JUNEAU -- The tax debate in the state Senate took a twist Saturday.
Some senators say if the Legislature rolls back the tax rate when oil prices are high, as oil companies and Gov. Sean Parnell want, it also should ensure the state gets a guaranteed minimal level of oil tax revenue when prices are low.
That's something the Legislature gave up in 2007 when it passed the current tax on oil profits, called Alaska's Clear and Equitable Share, or ACES.
The original idea pushed by then-Gov. Sarah Palin, set a floor or minimum tax, and the relationship between the lowest and highest tax rates was key, Palin told legislators.
"If one knob is turned, for example on lowering our proposed gross floor tax, then it's imperative to turn another knob to recover an equitable share when oil prices soar," Palin wrote to legislators in November 2007.
But the Legislature in 2007 opted for a high tax rate at high oil prices, and gave up the minimum tax.
"That was the absolute bargain that was struck," Sen. Bill Wielechowski reminded his colleagues on the Senate Resources Committee Saturday.
If the Legislature puts in place a new minimum tax, and lowers taxes at the high end, the result will be a more durable system that won't have to be overhauled every few years, the senator said.
The Resources panel is taking the lead on crafting a Senate alternative to a tax measure pushed by Parnell that passed the House last year but not the Senate.
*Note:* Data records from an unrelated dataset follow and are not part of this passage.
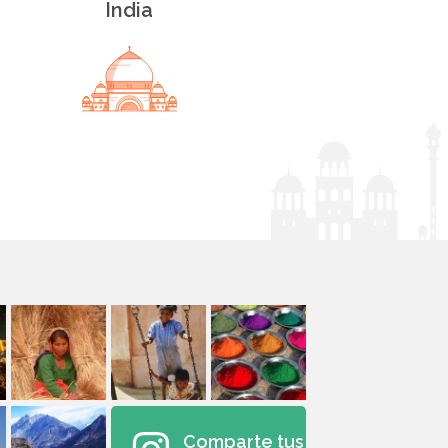
India
Comparte tus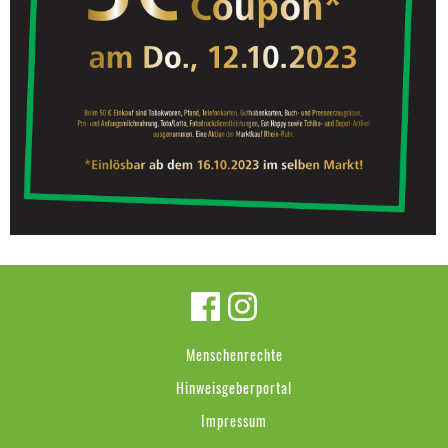
Menschenrechte
Hinweisgeberportal
Impressum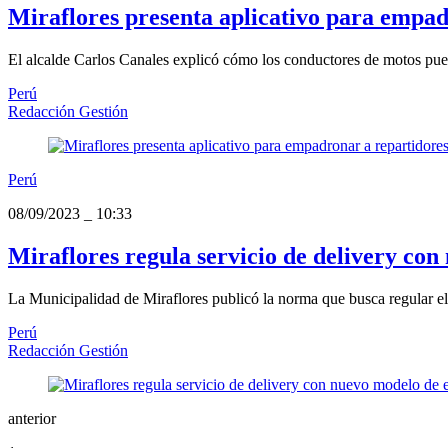
Miraflores presenta aplicativo para empad
El alcalde Carlos Canales explicó cómo los conductores de motos puede
Perú
Redacción Gestión
Perú
08/09/2023
_
10:33
Miraflores regula servicio de delivery co
La Municipalidad de Miraflores publicó la norma que busca regular el 
Perú
Redacción Gestión
anterior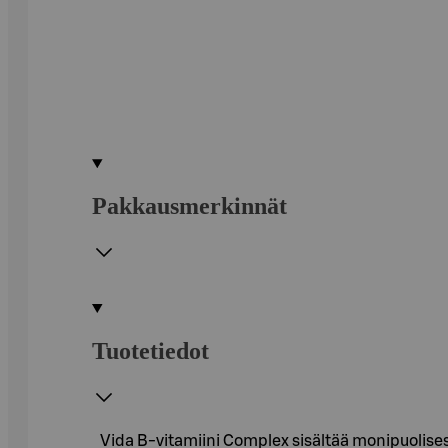
Pakkausmerkinnät
Tuotetiedot
Vida B-vitamiini Complex sisältää monipuolisesti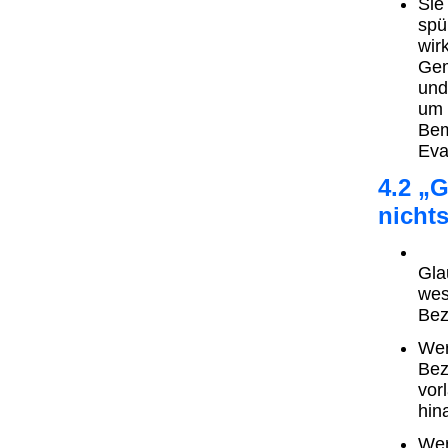
Sie
spü
wir
Gem
und
um 
Bem
Eva
4.2 „G
nichts
Ob
Gla
wes
Bez
Wer
Bez
vor
hin
Wer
That measure, House Bill 110, would roll back taxes in an attempt to spur new oil production, but critics say it would give away too much.
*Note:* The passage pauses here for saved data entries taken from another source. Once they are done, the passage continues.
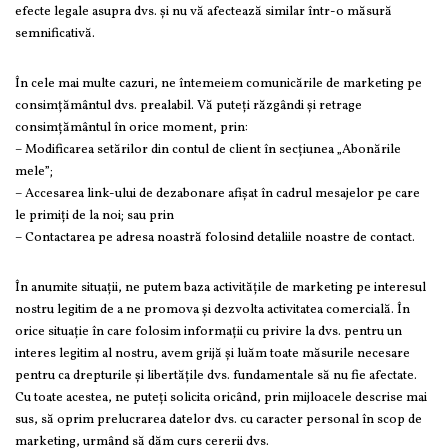
efecte legale asupra dvs. și nu vă afectează similar într-o măsură
semnificativă.
În cele mai multe cazuri, ne întemeiem comunicările de marketing pe
consimțământul dvs. prealabil. Vă puteți răzgândi și retrage
consimțământul în orice moment, prin:
– Modificarea setărilor din contul de client în secțiunea „Abonările
mele”;
– Accesarea link-ului de dezabonare afișat în cadrul mesajelor pe care
le primiți de la noi; sau prin
– Contactarea pe adresa noastră folosind detaliile noastre de contact.
În anumite situații, ne putem baza activitățile de marketing pe interesul
nostru legitim de a ne promova și dezvolta activitatea comercială. În
orice situație în care folosim informații cu privire la dvs. pentru un
interes legitim al nostru, avem grijă și luăm toate măsurile necesare
pentru ca drepturile și libertățile dvs. fundamentale să nu fie afectate.
Cu toate acestea, ne puteți solicita oricând, prin mijloacele descrise mai
sus, să oprim prelucrarea datelor dvs. cu caracter personal în scop de
marketing, urmând să dăm curs cererii dvs.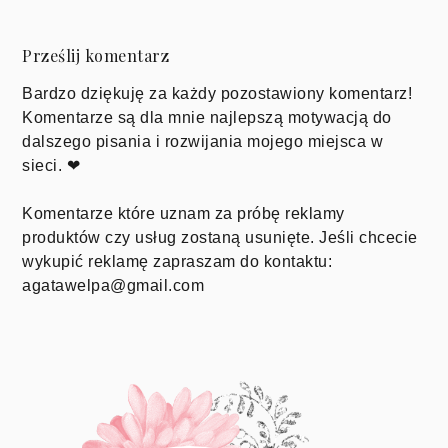
Prześlij komentarz
Bardzo dziękuję za każdy pozostawiony komentarz!
Komentarze są dla mnie najlepszą motywacją do
dalszego pisania i rozwijania mojego miejsca w
sieci. ❤
Komentarze które uznam za próbę reklamy
produktów czy usług zostaną usunięte. Jeśli chcecie
wykupić reklamę zapraszam do kontaktu:
agatawelpa@gmail.com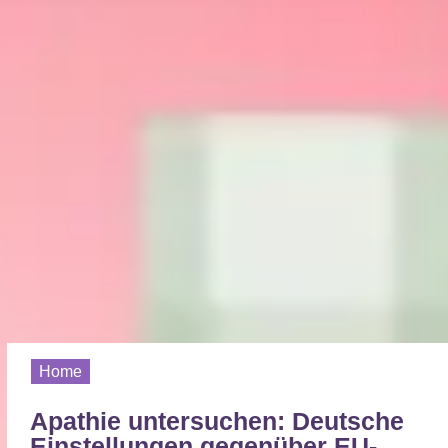
Home
Apathie untersuchen: Deutsche
Einstellungen gegenüber EU-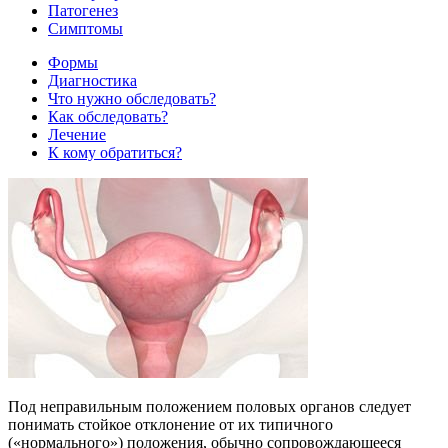
Патогенез
Симптомы
Формы
Диагностика
Что нужно обследовать?
Как обследовать?
Лечение
К кому обратиться?
Под неправильным положением половых органов следует
понимать стойкое отклонение от их типичного
(«нормального») положения, обычно сопровождающееся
The senators have their own legislation, Senate Bill 192. They are talking about a multi-pronged approach: Lowering the top rate of taxes, giving allowances or credits to companies that increase production, and setting a floor or minimum tax rate.
As it is, if oil prices plummet to $47 a barrel or lower, once credits and deductions are factored in, the state wouldn't collect any tax on oil profits, under some calculations. And while oil prices that low seem remote -- Alaska North Slope crude was a penny under $128 a barrel Friday -- they fell below that just three years ago.
Wielechowski and Sen. Hollis French, both Anchorage Democrats, are proposing a base minimum tax of 10 percent of the oil's gross value that would be charged only to the big, legacy oil fields of Prudhoe Bay and Kuparuk.
Alaska's current oil tax structure gradually ramps up state's share of profits as oil prices grow to a maximum tax on profits of 75 percent.
Senators are looking at adjusting the rate at various points along the way, and lowering the cap to maybe 60 percent. The governor wants the top rate at 50 percent, and even lower for new oil fields.
The Resources Committee plans to continue its work on taxes all week.